**Table of Contents**- Symmetric ciphers
- Public-key ciphers
- Hybrid ciphers
- Digital signatures

GnuPG makes uses of several cryptographic concepts including
*symmetric ciphers*,
*public-key ciphers*, and
*one-way hashing*.
You can make basic use GnuPG without fully understanding these concepts,
but in order to use it wisely some understanding of them is necessary.

This chapter introduces the basic cryptographic concepts used in GnuPG. Other books cover these topics in much more detail. A good book with which to pursue further study is Bruce Schneier's ``Applied Cryptography''.

A symmetric cipher is a cipher that uses the same key for both encryption and decryption. Two parties communicating using a symmetric cipher must agree on the key beforehand. Once they agree, the sender encrypts a message using the key, sends it to the receiver, and the receiver decrypts the message using the key. As an example, the German Enigma is a symmetric cipher, and daily keys were distributed as code books. Each day, a sending or receiving radio operator would consult his copy of the code book to find the day's key. Radio traffic for that day was then encrypted and decrypted using the day's key. Modern examples of symmetric ciphers include 3DES, Blowfish, and IDEA.

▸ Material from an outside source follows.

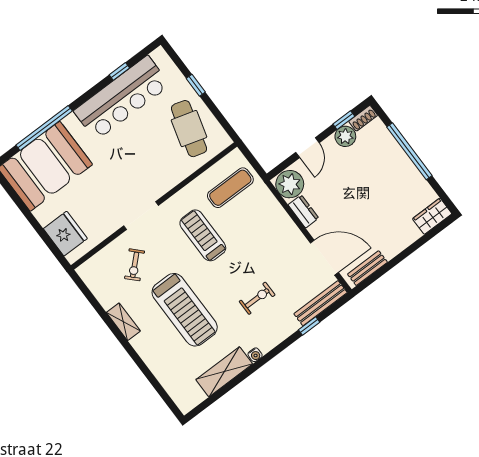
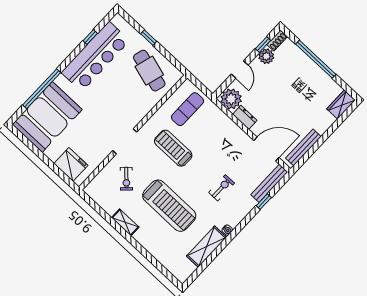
bench: (367, 268) -> (303, 147), width x1.36

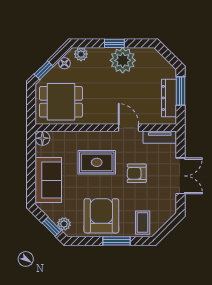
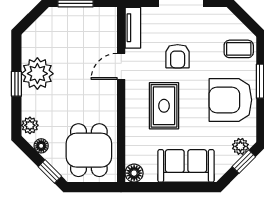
dresser: (169, 98) -> (84, 16), removed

A good cipher puts all the security in the key and none in the algorithm. In other words, it should be no help to an attacker if he knows which cipher is being used. Only if he obtains the key would knowledge of the algorithm be needed. The ciphers used in GnuPG have this property.

Since all the security is in the key, then it is important that it be
very difficult to guess the key.
In other words, the set of possible keys, i.e., the *key
space*, needs
to be large.
While at Los Alamos, Richard Feynman was famous for his ability to
crack safes.
To encourage the mystique he even carried around a set of tools
including an old stethoscope.
In reality, he used a variety of tricks to reduce the number of
combinations he had to try to a small number and then simply guessed
until he found the right combination.
In other words, he reduced the size of the key space.

Britain used machines to guess keys during World War 2. The German Enigma had a very large key space, but the British built speciailzed computing engines, the Bombes, to mechanically try keys until the day's key was found. This meant that sometimes they found the day's key within hours of the new key's use, but it also meant that on some days they never did find the right key. The Bombes were not general-purpose computers but were precursors to modern-day computers.

Today, computers can guess keys very quickly, and this is why key
size is important in modern cryptosystems.
The cipher DES uses a 56-bit key, which means that there are
2^{56} possible keys.
2^{56} is 72,057,594,037,927,936 keys.
This is a lot of keys, but a general-purpose computer can check the
entire key space in a matter of days.
A specialized computer can check it in hours.
On the other hand, more recently designed ciphers such as 3DES,
Blowfish, and IDEA
all use 128-bit keys, which means there are 2^{128}
possible keys.
This is many, many more keys, and even if all the computers on the
planet cooperated, it could still take more time than the age of
the universe to find the key.